Der Streitwert wird für das Beschwerdeverfahren auf 10.000,– Euro festgesetzt.

Gründe

1

Die gemäß § 146 Abs. 1 VwGO statthafte und auch sonst zulässige Beschwerde der Antragsteller gegen den Beschluss des Schleswig-Holsteinischen Verwaltungsgerichts vom 21. April 2022 bleibt ohne Erfolg. Die zu ihrer Begründung dargelegten Gründe, die gemäß § 146 Abs. 4 Satz 6 VwGO den Prüfumfang des Senats bestimmen, rechtfertigen die mit der Beschwerde erstrebte Abänderung des erstinstanzlichen Beschlusses nicht.

2

Auch unter Berücksichtigung des Beschwerdevorbringens haben die Antragsteller einen Anordnungsanspruch auf Erteilung einer Duldung nach § 60a Abs. 2 Satz 1 AufenthG nicht glaubhaft gemacht. Gemäß § 60a Abs. 2 Satz 1 AufenthG ist die Abschiebung eines Ausländers auszusetzen, solange sie aus tatsächlichen oder rechtlichen Gründen unmöglich ist und keine Aufenthaltserlaubnis erteilt wird. Im vorliegenden Verfahren gehen Verwaltungsgericht und Antragsteller übereinstimmend davon aus, dass eine Duldung danach auch dann zu erteilen sei, wenn die Abschiebung zwar möglich ist, die Ausreisepflicht des Ausländers aber nicht ohne Verzögerung durchgeführt werden kann oder der Zeitpunkt der Abschiebung ungewiss ist. Anders als das Verwaltungsgericht meinen die Antragsteller jedoch, dass ein solcher Fall hier vorliege.

• _DATENBLOCK_
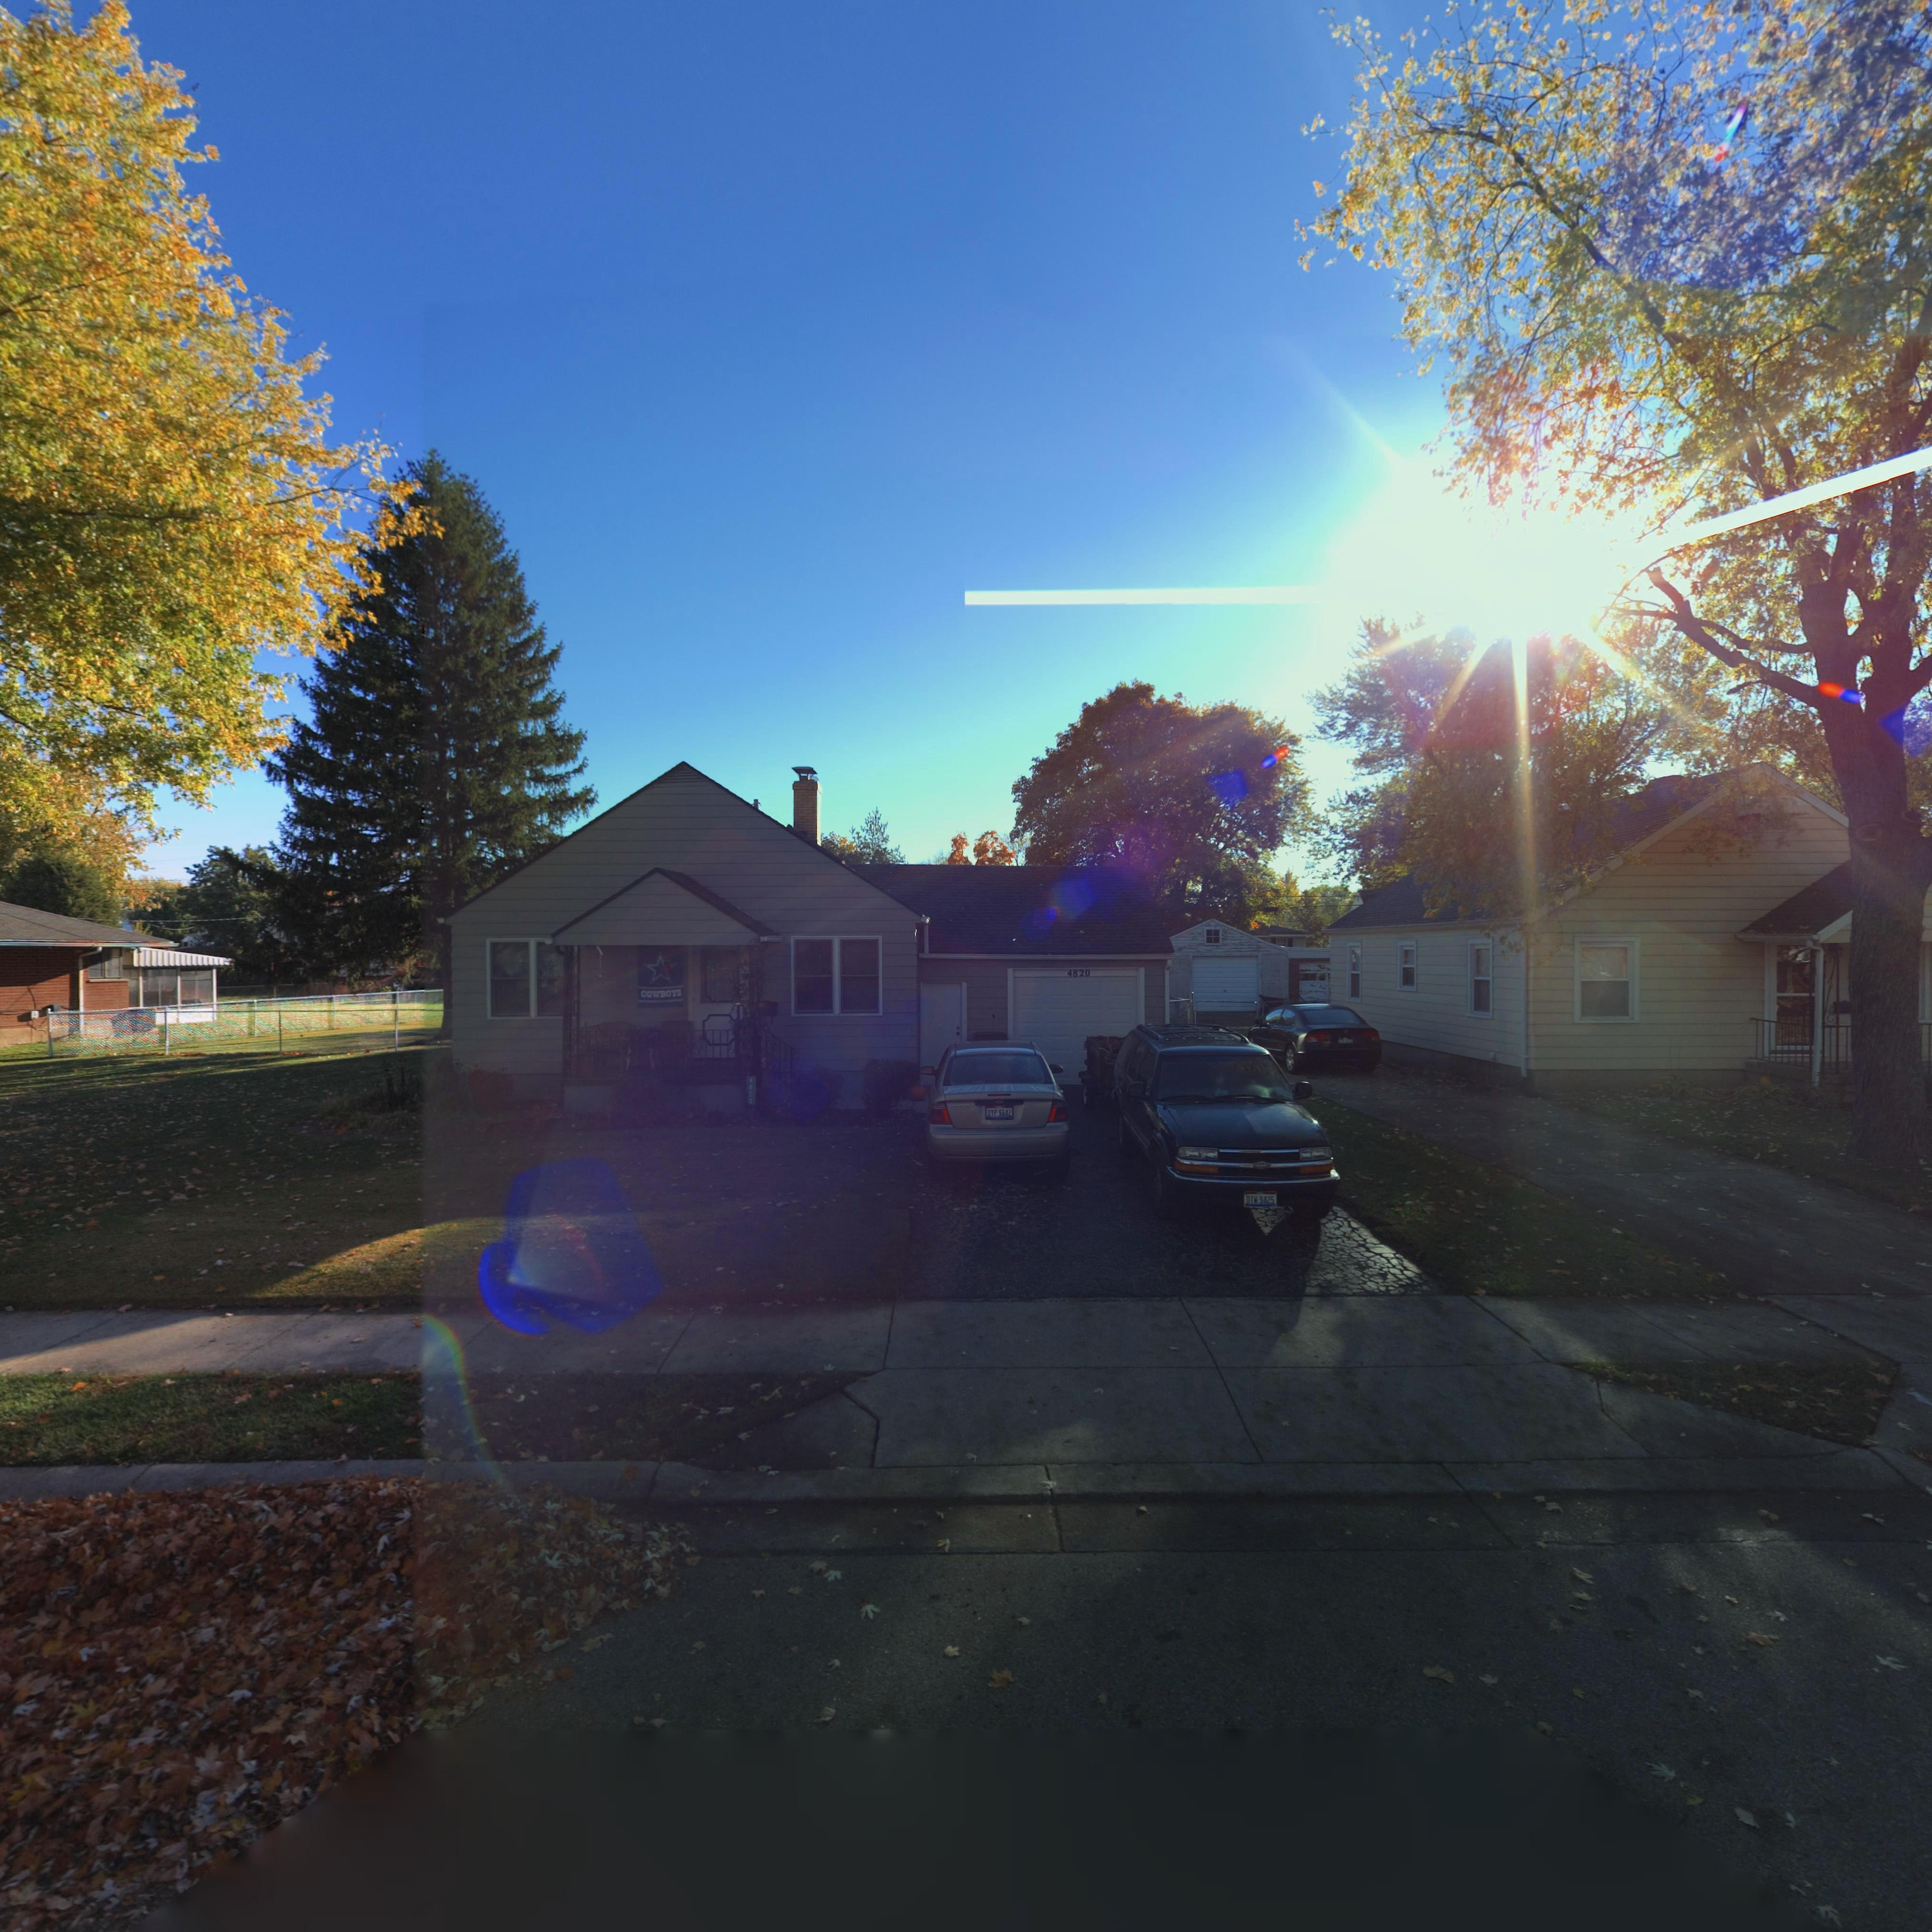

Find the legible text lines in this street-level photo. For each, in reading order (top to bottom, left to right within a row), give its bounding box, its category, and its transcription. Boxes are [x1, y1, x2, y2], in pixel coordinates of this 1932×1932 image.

• _GESTELLTE AUFGABE_
Schreiben Sie aus dem Auszug oben den Abschnitt wortgetreu ab, der mit den Worten „Auch unter Berücksichtigung“ beginnt und mit „Fall hier vorliege.“ endet.

• _ANTWORT ZUR AUFGABE_
Auch unter Berücksichtigung des Beschwerdevorbringens haben die Antragsteller einen Anordnungsanspruch auf Erteilung einer Duldung nach § 60a Abs. 2 Satz 1 AufenthG nicht glaubhaft gemacht. Gemäß § 60a Abs. 2 Satz 1 AufenthG ist die Abschiebung eines Ausländers auszusetzen, solange sie aus tatsächlichen oder rechtlichen Gründen unmöglich ist und keine Aufenthaltserlaubnis erteilt wird. Im vorliegenden Verfahren gehen Verwaltungsgericht und Antragsteller übereinstimmend davon aus, dass eine Duldung danach auch dann zu erteilen sei, wenn die Abschiebung zwar möglich ist, die Ausreisepflicht des Ausländers aber nicht ohne Verzögerung durchgeführt werden kann oder der Zeitpunkt der Abschiebung ungewiss ist. Anders als das Verwaltungsgericht meinen die Antragsteller jedoch, dass ein solcher Fall hier vorliege.